I censori appartenenti a gruppi politici trasversali  nei loro emendamenti sostengono che la bocciatura dei cibi da laboratorio non pregiudica l’importanza delle innovazioni nel settore delle biotecnologie sostenibili per un’agricoltura in grado di produrre di più, utilizzando meno risorse, resistente agli eventi climatici come siccità e alluvioni e come alternativa più efficace ai fitofarmaci.

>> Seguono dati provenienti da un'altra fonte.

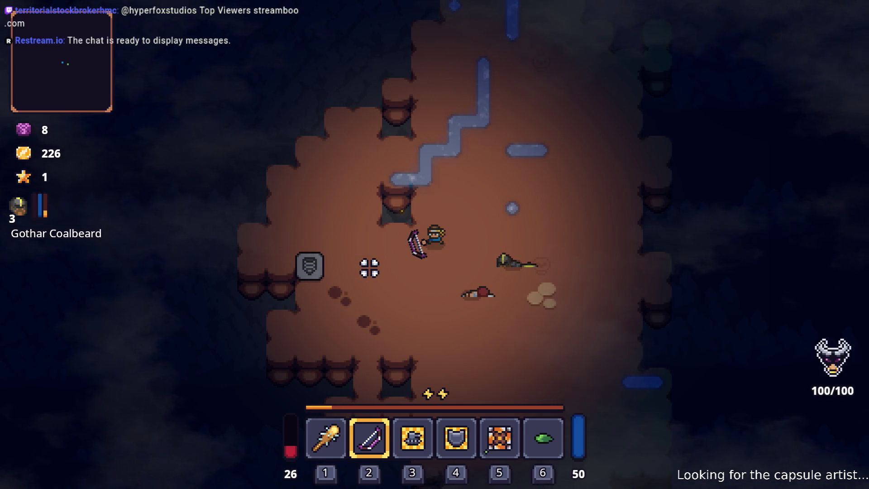
key(a)
key(s)
key(a)
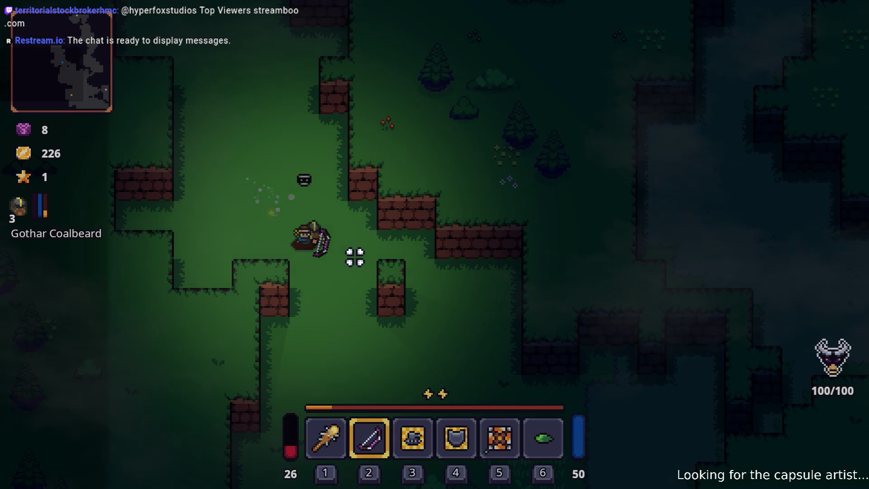
Assign the Arrow Spin Rune to the bow in the inventory's rune settings
key(i)
right_click(381, 325)
click(384, 261)
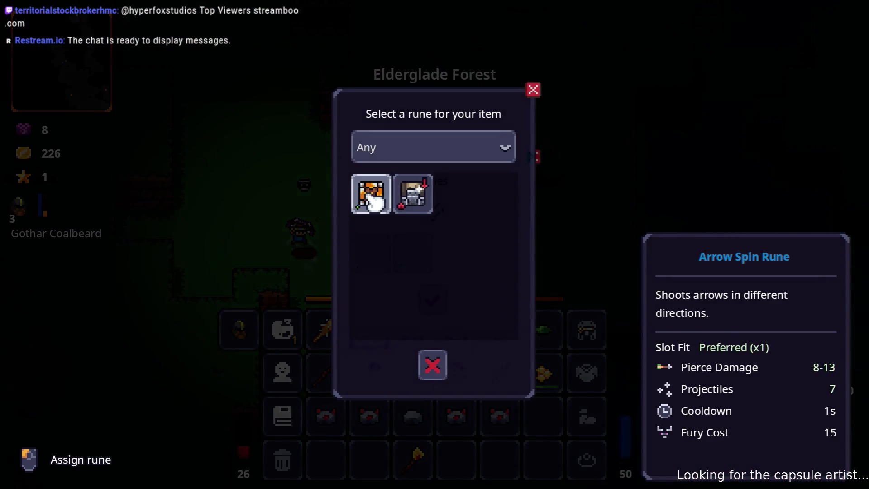
click(370, 198)
click(430, 299)
key(i)
Walk right and down across the forest past the brick walls
key(a)
key(d)
key(s)
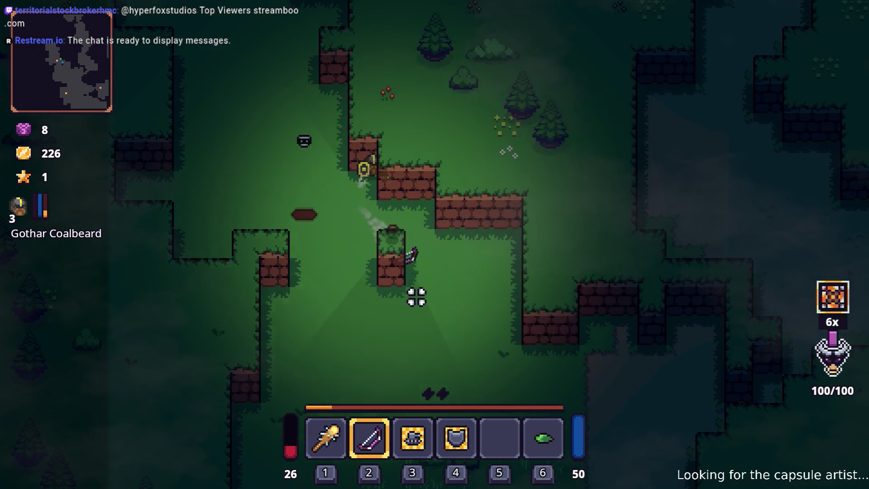
key(s)
key(d)
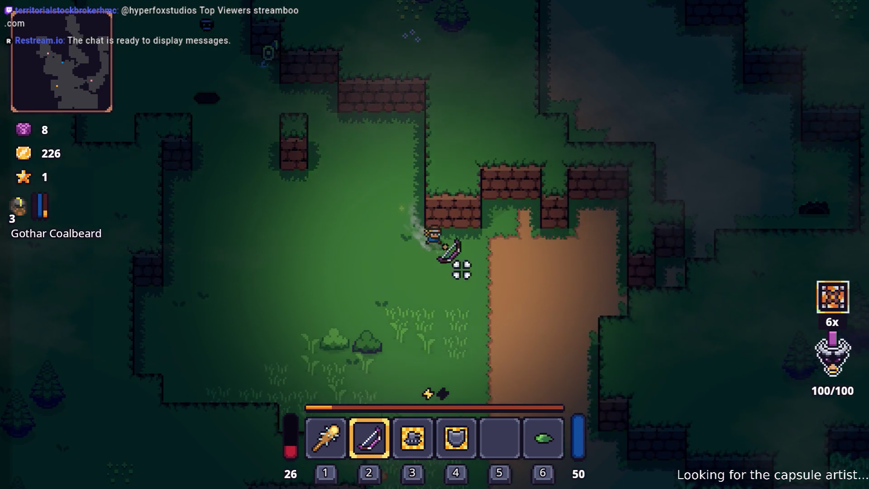
key(d)
key(s)
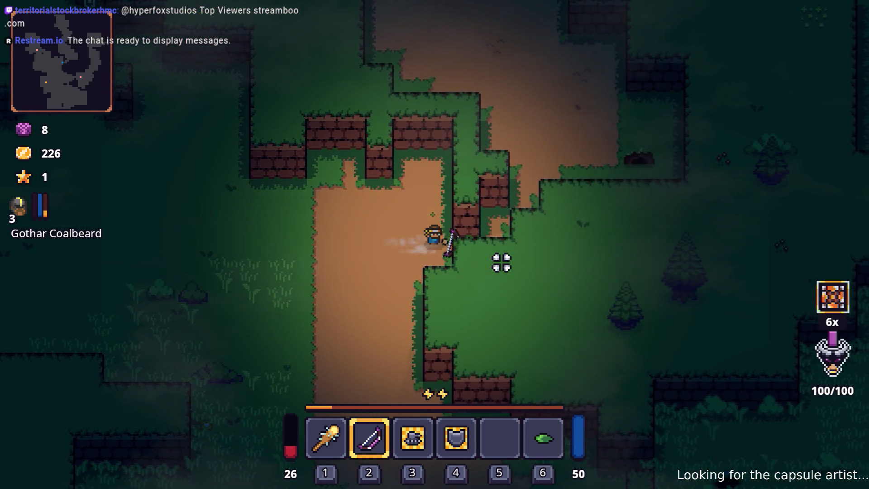
Follow the dirt path to the pit entrance and enter the Greater Didra Pit
key(d)
key(w)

Il progetto di risoluzione che dovrà essere sottoposto a votazione in plenaria, probabilmente nella sessione del 16-19 ottobre, segue l’iniziativa della Governo italiano che già lo scorso marzo aveva proposto un disegno di legge congiunto Ministero della Salute e Ministero dell’agricoltura, sovranità alimentare e foreste, che vieta la produzione e la commercializzazione di alimenti e mangimi sintetici:  il primo divieto al mondo alla carne sintetica che, paradossalmente è già vietato nell’UE dal momento che l’EFSA con riferimento alla normativa sui novel food o nuovi alimenti non ha ancora fornito un parere scientifico alla Commissione sui rischi potenziali di sicurezza alimentare e non ha ricevuto finora una richiesta di valutazione.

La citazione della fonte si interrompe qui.